YOUR TASK
Copy each line of the data beneath in which the word "peau" appears.

RECORDS SHOWN
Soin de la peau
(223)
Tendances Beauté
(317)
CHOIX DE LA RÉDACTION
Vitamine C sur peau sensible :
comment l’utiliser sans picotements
...
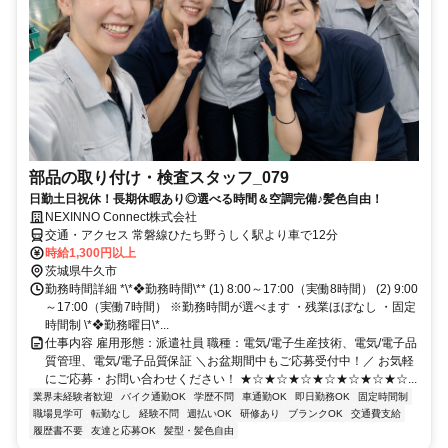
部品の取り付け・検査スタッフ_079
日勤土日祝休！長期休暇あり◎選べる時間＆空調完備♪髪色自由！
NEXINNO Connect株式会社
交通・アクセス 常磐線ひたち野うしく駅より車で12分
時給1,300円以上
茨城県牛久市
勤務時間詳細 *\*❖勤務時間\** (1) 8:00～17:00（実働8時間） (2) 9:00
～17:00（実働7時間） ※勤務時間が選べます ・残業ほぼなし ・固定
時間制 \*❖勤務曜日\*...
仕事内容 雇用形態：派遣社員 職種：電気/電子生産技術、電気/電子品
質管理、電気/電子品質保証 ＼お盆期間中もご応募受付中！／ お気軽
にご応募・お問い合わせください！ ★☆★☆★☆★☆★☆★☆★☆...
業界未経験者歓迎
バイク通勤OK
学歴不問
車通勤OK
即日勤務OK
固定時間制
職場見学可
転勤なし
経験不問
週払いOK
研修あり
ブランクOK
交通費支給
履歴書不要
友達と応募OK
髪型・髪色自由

SOLVED EXERCISE
Soin de la peau
Vitamine C sur peau sensible :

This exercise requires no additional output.